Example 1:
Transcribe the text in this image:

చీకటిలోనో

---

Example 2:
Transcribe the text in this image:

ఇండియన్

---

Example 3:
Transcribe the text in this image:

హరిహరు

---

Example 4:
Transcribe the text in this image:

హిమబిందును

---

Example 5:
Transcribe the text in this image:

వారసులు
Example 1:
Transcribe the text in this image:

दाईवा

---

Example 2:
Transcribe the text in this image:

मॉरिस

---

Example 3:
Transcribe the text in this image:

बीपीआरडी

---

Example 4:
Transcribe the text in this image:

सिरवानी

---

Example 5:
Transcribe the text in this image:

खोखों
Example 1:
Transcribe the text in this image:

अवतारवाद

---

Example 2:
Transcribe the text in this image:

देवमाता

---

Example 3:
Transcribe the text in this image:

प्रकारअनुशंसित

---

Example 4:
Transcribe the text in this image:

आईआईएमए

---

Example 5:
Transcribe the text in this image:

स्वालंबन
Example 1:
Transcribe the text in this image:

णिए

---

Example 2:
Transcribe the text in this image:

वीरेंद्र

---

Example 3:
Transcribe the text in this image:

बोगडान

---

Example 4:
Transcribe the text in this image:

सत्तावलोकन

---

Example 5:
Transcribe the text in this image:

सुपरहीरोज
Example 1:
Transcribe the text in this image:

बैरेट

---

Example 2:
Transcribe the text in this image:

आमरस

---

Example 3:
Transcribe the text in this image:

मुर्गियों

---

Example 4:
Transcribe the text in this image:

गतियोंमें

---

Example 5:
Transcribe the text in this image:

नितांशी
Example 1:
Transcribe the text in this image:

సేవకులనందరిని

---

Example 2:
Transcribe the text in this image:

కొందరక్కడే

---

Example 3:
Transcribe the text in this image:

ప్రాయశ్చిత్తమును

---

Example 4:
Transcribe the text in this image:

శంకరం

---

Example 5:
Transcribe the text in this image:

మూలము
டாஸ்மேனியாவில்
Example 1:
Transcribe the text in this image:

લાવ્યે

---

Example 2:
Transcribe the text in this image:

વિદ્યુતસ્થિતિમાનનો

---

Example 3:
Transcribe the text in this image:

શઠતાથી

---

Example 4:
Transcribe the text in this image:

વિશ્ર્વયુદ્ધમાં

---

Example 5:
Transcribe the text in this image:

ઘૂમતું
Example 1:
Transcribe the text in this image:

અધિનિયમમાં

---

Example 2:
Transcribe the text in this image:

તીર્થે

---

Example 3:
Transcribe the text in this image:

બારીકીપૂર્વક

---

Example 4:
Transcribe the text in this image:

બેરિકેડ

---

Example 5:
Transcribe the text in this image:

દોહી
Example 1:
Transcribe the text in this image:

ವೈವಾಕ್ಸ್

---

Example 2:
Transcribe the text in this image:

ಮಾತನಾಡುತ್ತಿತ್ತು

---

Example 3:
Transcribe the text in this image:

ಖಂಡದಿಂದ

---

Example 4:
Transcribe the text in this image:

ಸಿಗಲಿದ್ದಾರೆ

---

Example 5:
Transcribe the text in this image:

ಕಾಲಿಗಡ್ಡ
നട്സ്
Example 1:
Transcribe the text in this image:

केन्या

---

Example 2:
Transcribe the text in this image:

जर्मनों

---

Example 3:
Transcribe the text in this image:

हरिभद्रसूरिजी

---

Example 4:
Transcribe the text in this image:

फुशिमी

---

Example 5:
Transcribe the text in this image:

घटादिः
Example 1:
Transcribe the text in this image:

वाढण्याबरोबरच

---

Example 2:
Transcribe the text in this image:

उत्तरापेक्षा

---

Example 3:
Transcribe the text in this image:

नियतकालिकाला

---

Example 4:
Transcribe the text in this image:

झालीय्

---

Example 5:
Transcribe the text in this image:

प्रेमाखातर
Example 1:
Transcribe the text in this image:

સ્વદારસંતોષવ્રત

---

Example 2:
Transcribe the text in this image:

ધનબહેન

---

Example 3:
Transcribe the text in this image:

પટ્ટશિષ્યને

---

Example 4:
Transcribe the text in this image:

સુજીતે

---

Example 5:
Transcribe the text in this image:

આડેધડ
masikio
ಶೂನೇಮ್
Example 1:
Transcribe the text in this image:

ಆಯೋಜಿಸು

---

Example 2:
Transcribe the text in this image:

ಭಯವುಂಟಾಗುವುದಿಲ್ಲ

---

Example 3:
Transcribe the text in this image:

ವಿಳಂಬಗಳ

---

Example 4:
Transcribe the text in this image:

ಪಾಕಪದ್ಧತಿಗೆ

## What you should do
Output all of the data exactly.

## Answer to the problem
Example 1:
Transcribe the text in this image:

చీకటిలోనో

---

Example 2:
Transcribe the text in this image:

ఇండియన్

---

Example 3:
Transcribe the text in this image:

హరిహరు

---

Example 4:
Transcribe the text in this image:

హిమబిందును

---

Example 5:
Transcribe the text in this image:

వారసులు
Example 1:
Transcribe the text in this image:

दाईवा

---

Example 2:
Transcribe the text in this image:

मॉरिस

---

Example 3:
Transcribe the text in this image:

बीपीआरडी

---

Example 4:
Transcribe the text in this image:

सिरवानी

---

Example 5:
Transcribe the text in this image:

खोखों
Example 1:
Transcribe the text in this image:

अवतारवाद

---

Example 2:
Transcribe the text in this image:

देवमाता

---

Example 3:
Transcribe the text in this image:

प्रकारअनुशंसित

---

Example 4:
Transcribe the text in this image:

आईआईएमए

---

Example 5:
Transcribe the text in this image:

स्वालंबन
Example 1:
Transcribe the text in this image:

णिए

---

Example 2:
Transcribe the text in this image:

वीरेंद्र

---

Example 3:
Transcribe the text in this image:

बोगडान

---

Example 4:
Transcribe the text in this image:

सत्तावलोकन

---

Example 5:
Transcribe the text in this image:

सुपरहीरोज
Example 1:
Transcribe the text in this image:

बैरेट

---

Example 2:
Transcribe the text in this image:

आमरस

---

Example 3:
Transcribe the text in this image:

मुर्गियों

---

Example 4:
Transcribe the text in this image:

गतियोंमें

---

Example 5:
Transcribe the text in this image:

नितांशी
Example 1:
Transcribe the text in this image:

సేవకులనందరిని

---

Example 2:
Transcribe the text in this image:

కొందరక్కడే

---

Example 3:
Transcribe the text in this image:

ప్రాయశ్చిత్తమును

---

Example 4:
Transcribe the text in this image:

శంకరం

---

Example 5:
Transcribe the text in this image:

మూలము
டாஸ்மேனியாவில்
Example 1:
Transcribe the text in this image:

લાવ્યે

---

Example 2:
Transcribe the text in this image:

વિદ્યુતસ્થિતિમાનનો

---

Example 3:
Transcribe the text in this image:

શઠતાથી

---

Example 4:
Transcribe the text in this image:

વિશ્ર્વયુદ્ધમાં

---

Example 5:
Transcribe the text in this image:

ઘૂમતું
Example 1:
Transcribe the text in this image:

અધિનિયમમાં

---

Example 2:
Transcribe the text in this image:

તીર્થે

---

Example 3:
Transcribe the text in this image:

બારીકીપૂર્વક

---

Example 4:
Transcribe the text in this image:

બેરિકેડ

---

Example 5:
Transcribe the text in this image:

દોહી
Example 1:
Transcribe the text in this image:

ವೈವಾಕ್ಸ್

---

Example 2:
Transcribe the text in this image:

ಮಾತನಾಡುತ್ತಿತ್ತು

---

Example 3:
Transcribe the text in this image:

ಖಂಡದಿಂದ

---

Example 4:
Transcribe the text in this image:

ಸಿಗಲಿದ್ದಾರೆ

---

Example 5:
Transcribe the text in this image:

ಕಾಲಿಗಡ್ಡ
നട്സ്
Example 1:
Transcribe the text in this image:

केन्या

---

Example 2:
Transcribe the text in this image:

जर्मनों

---

Example 3:
Transcribe the text in this image:

हरिभद्रसूरिजी

---

Example 4:
Transcribe the text in this image:

फुशिमी

---

Example 5:
Transcribe the text in this image:

घटादिः
Example 1:
Transcribe the text in this image:

वाढण्याबरोबरच

---

Example 2:
Transcribe the text in this image:

उत्तरापेक्षा

---

Example 3:
Transcribe the text in this image:

नियतकालिकाला

---

Example 4:
Transcribe the text in this image:

झालीय्

---

Example 5:
Transcribe the text in this image:

प्रेमाखातर
Example 1:
Transcribe the text in this image:

સ્વદારસંતોષવ્રત

---

Example 2:
Transcribe the text in this image:

ધનબહેન

---

Example 3:
Transcribe the text in this image:

પટ્ટશિષ્યને

---

Example 4:
Transcribe the text in this image:

સુજીતે

---

Example 5:
Transcribe the text in this image:

આડેધડ
masikio
ಶೂನೇಮ್
Example 1:
Transcribe the text in this image:

ಆಯೋಜಿಸು

---

Example 2:
Transcribe the text in this image:

ಭಯವುಂಟಾಗುವುದಿಲ್ಲ

---

Example 3:
Transcribe the text in this image:

ವಿಳಂಬಗಳ

---

Example 4:
Transcribe the text in this image:

ಪಾಕಪದ್ಧತಿಗೆ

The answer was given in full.